Fan attendance has slowly decreased over the last five years, and it may not be the end of the world. In fact teams might be capitalizing on this, after all, it’s not that people don’t care about sports any less than they did in 2010, its just that people are choosing the warmth of their living room and the convenience of their tablet. So where is the silver lining in this? T.V. contracts. Yes, it is no secret how much leagues are making off of these deals; in fact, it’s very public information. So how much are poor turnouts really hurting sports? Because with every person that chooses to stay at home to watch a game, the more the cable providers are willing to pay for the rights to broadcast. Teams are capitalizing on the attendance decrease by negotiating massive TV rights.
Let's first take a look at the NBA whom last year, struck up a $24 billion deal with ESPN and TNT. In the past 4 years, the NBA has also seen a decline in total fan attendance. Look closely at the total number of games attended, and more specifically, at the number who attended 4 or more games. While total number may only be a slight decrease from 2011, it is the 4+ category that has seen the largest decline.
This category generally represents season ticket holders. I view the decrease as an indication that customers are not seeing the value of a season ticket. But money does not lie, as there is clearly still value to the NBA, even now more than ever. The difference is, the money is pointing at in-home and online viewership, where sponsors can capture more advertising time to a larger audience.
The NBA is not the only market that has seen a hit to fan attendance. We have seen that a decline in college football and basketball attendance has been steady in the last half decade. Numbers indicate that football is down 2.2%.
But does that really matter? Because schools are bringing in more revenue than they have ever seen. ESPN is currently paying upwards of $470,000,000 for the rights to the college football playoffs each year, and CBS has locked in the NCAA tournament over the next 14 years to the tune of $14 billion. So should we really be hitting the panic button just yet? CBS and ESPN clearly believe that the market is not disappearing, it’s merely shifting. Take the Alabama vs. Wisconsin game, where only 40,000 tickets were purchased for the 85,000-seat venue. People are choosing to stay home, and ESPN is fine with that.

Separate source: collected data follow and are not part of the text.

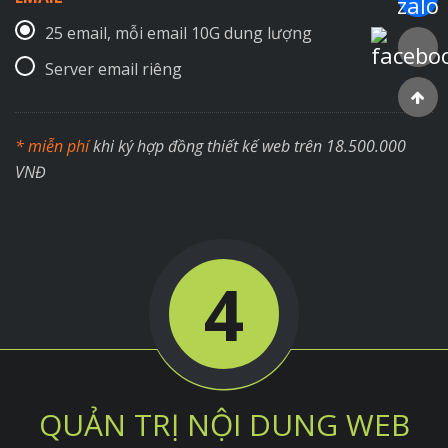
25 email, mỗi email 10G dung lượng
Faceboo
Server email riêng
* miễn phí
khi ký hợp đồng thiết kế web trên 18.500.000
VNĐ
4
QUẢN TRỊ NỘI DUNG WEB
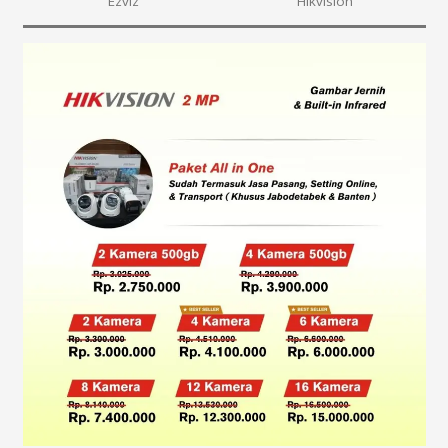
Ezviz
Hikvision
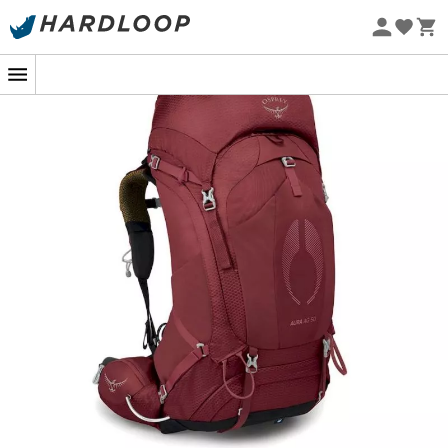
Promos d'été 🔥 -5 % EXTRA dès 2 produits* code Summer5
-5% Extra - Code Summer5
Eco-conçu
Avec l'
Aura AG 50
d'
Osprey
, la révolution
est en marche ! Doté de l'exceptionnel
panneau dorsal
AG AntiGravity™
, ce
sac
de randonnée 50 L
pour
femme
vous offre
une parfaite
ventilation
lors de vos
marches par temps chaud et un
confort
de portage inégalé.
Que vous réalisiez un GR20 Sud ou un trek en Argentine,
l'
Aura AG 50
d'
Osprey
vous apportera tout le
confort
nécessaire pour résister à des températures élevées. Ce
sac de randonnée 50 L
pour
femme
est équipé du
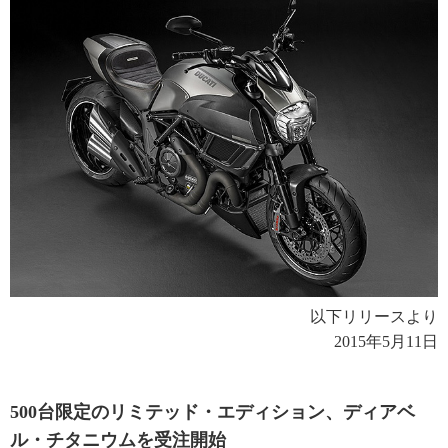
以下リリースより
2015年5月11日
500台限定のリミテッド・エディション、ディアベ
ル・チタニウムを受注開始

So this isn’t to say that one day we’re going to watch a world series on TV being played in front of an empty stadium, or that a packed out Bryant Denny isn’t every bit worth the $500 you may drop on a ticket. The feeling of being in a crowd for the biggest game of the year can not be replaced, but for the ones in between, maybe we will find that sweet spot where teams can maximize value of the ticket in the same universe they can maximize the value of their TV contracts.